Monday, February 11, 2008

I. Drink. Your. Milkshake! I Drink It Up!

alliesglove asked me for more There Will Be Blood links.

Link the first: Alex Ross on Jonny Greenwood's musical score in The New Yorker.
Most soundtracks lean so heavily on a few preprocessed musical devices—those synthetic swells of strings and cymbals, urging us to swoon in tandem with the cheerleader in love—that when a composer adopts a more personal language the effect is revelatory: an entire dimension of the film experience is liberated from cliché.
Link the second: American Cinematographer's coverage of TWBB's cinematography in its January 2008 issue. As usual, it's a bit technical and jargony, but it also has some great insight into how the film captured the era it depicts.
Shaking his head at the memory, Elswit adds, "The next night, we had to shoot the reverses of the actors reacting to the big fire, and Paul didn’t want to use any artificial light." In fact, these reverses were lit with real fire generated by either the powerful flame jet operated by Cremin and his crew or, for certain shots, flamethrower-like devices. Crewmembers were protected from the heat by flame-resistant suits, but the grimaces on the actors' faces are genuine. "The flames got very, very hot, but that’s how we did it," says Elswit.
Link the last: USA Today's story on the growing popularity of "I drink your milkshake!" as a catchphrase. The article digs up its origin (via director P.T. Anderson):
Anderson concedes that he's puzzled by the phenomenon — particularly because the lines came straight from a transcript he found of the 1924 congressional hearings over the Teapot Dome scandal, in which Sen. Albert Fall was convicted of accepting bribes for oil-drilling rights to public lands in Wyoming and California.

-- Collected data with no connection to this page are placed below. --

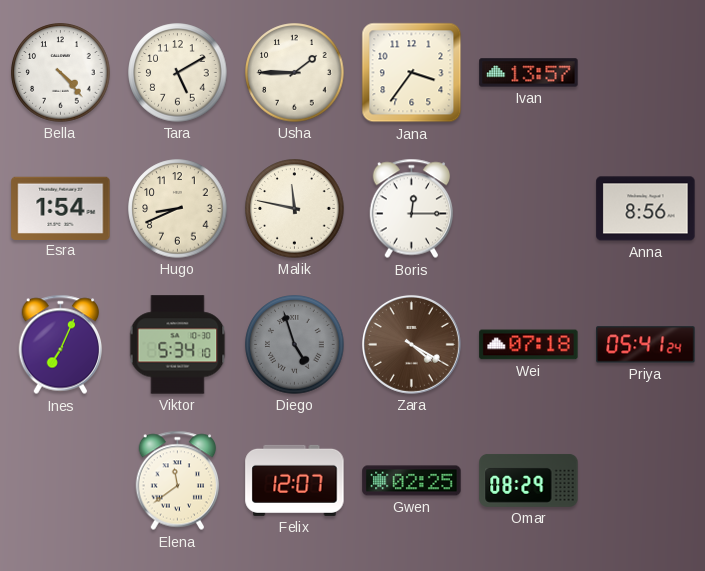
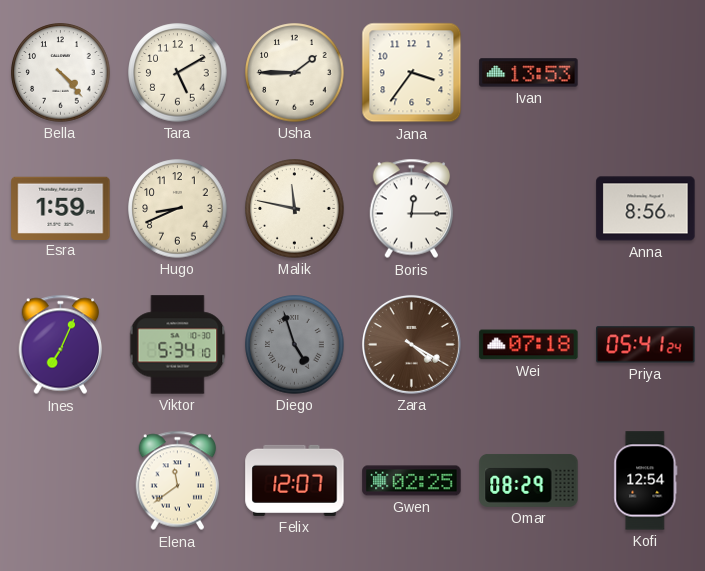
Ivan: 13:57 -> 13:53
Esra: 1:54 -> 1:59
Kofi: none -> 12:54
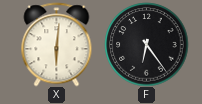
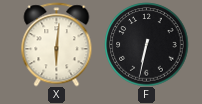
F: 6:24 -> 6:32
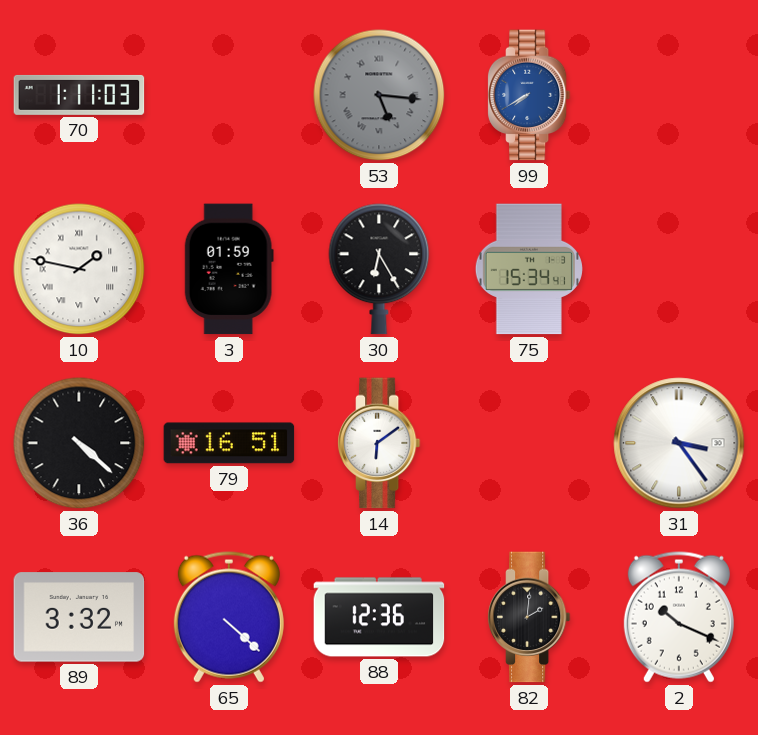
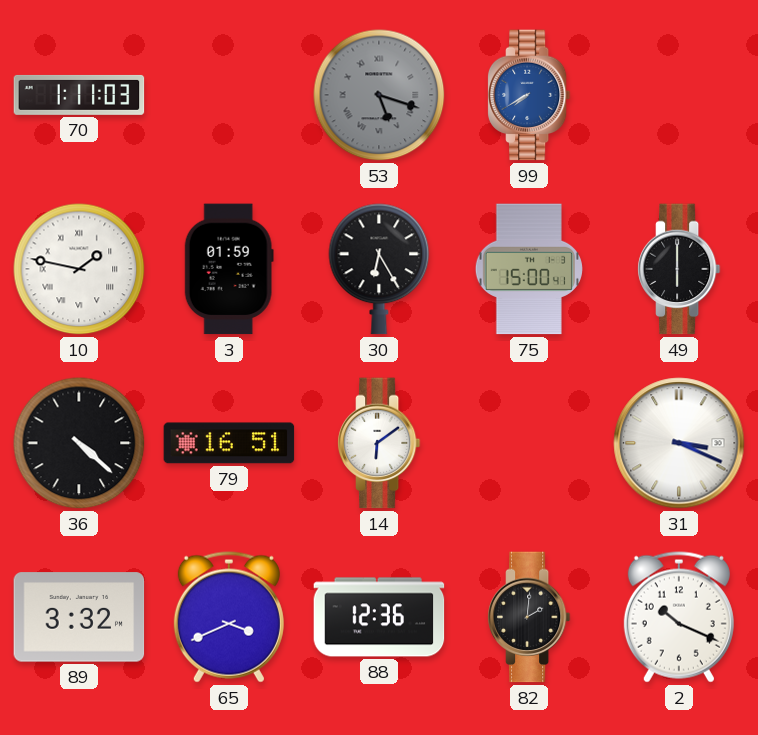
53: 5:16 -> 5:18
75: 15:34 -> 15:00
49: none -> 6:00
31: 3:24 -> 3:19
65: 4:22 -> 3:41
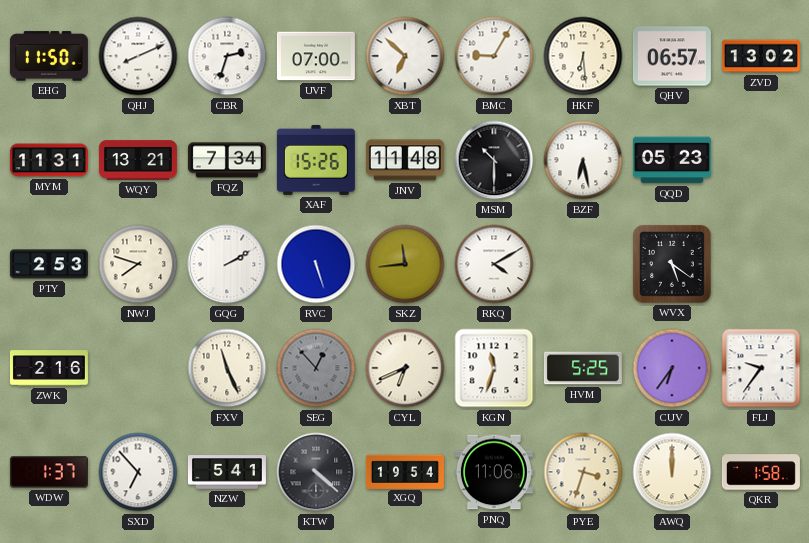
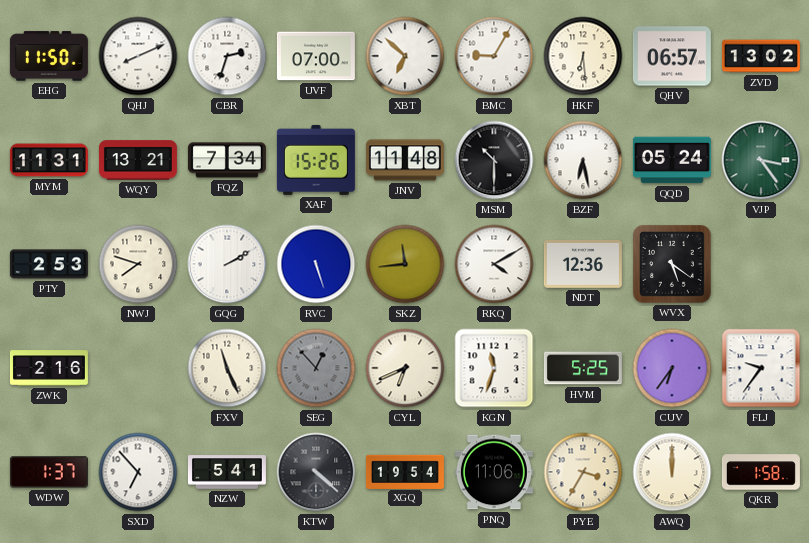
QQD: 05:23 -> 05:24
VJP: none -> 3:24
NDT: none -> 12:36
PYE: 3:33 -> 3:35
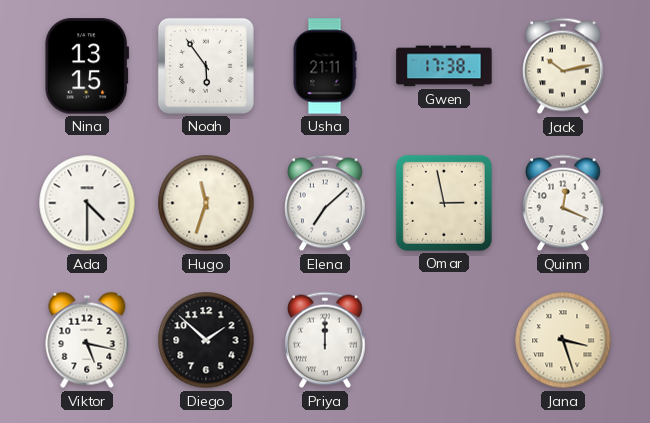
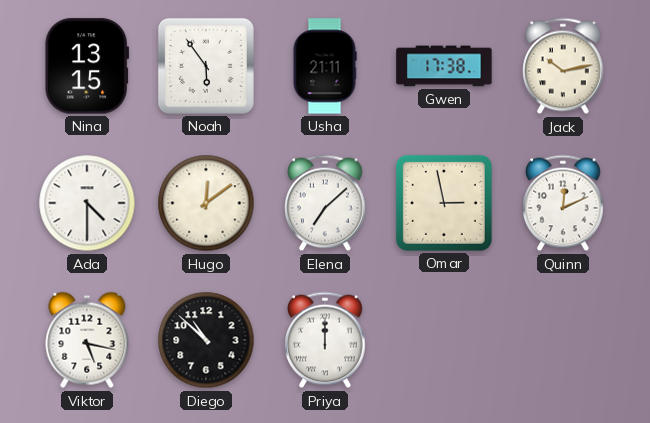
Hugo: 11:33 -> 12:09
Quinn: 12:19 -> 12:11
Diego: 1:52 -> 10:52
Jana: 3:27 -> none
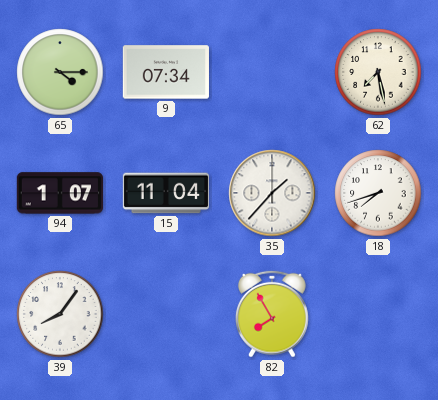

In explaining oil drainage, Fall's "way of describing it was to say 'Sir, if you have a milkshake and I have a milkshake and my straw reaches across the room, I'll end up drinking your milkshake,' " Anderson says. "I just took this insane concept and used it."
The film's studio, Paramount Vantage, is even using it as a marketing slogan.

2 comments:

asdf said...

Thanks for the articles. After reading them I definitely have a lot more things to look out for when watching this movie again. I wonder if the milkshake line will get a reaction out of the audience now that it's grown like this.

murtini said...

As long as people in the audience don't feel the urge to say the line along with Daniel Plainview!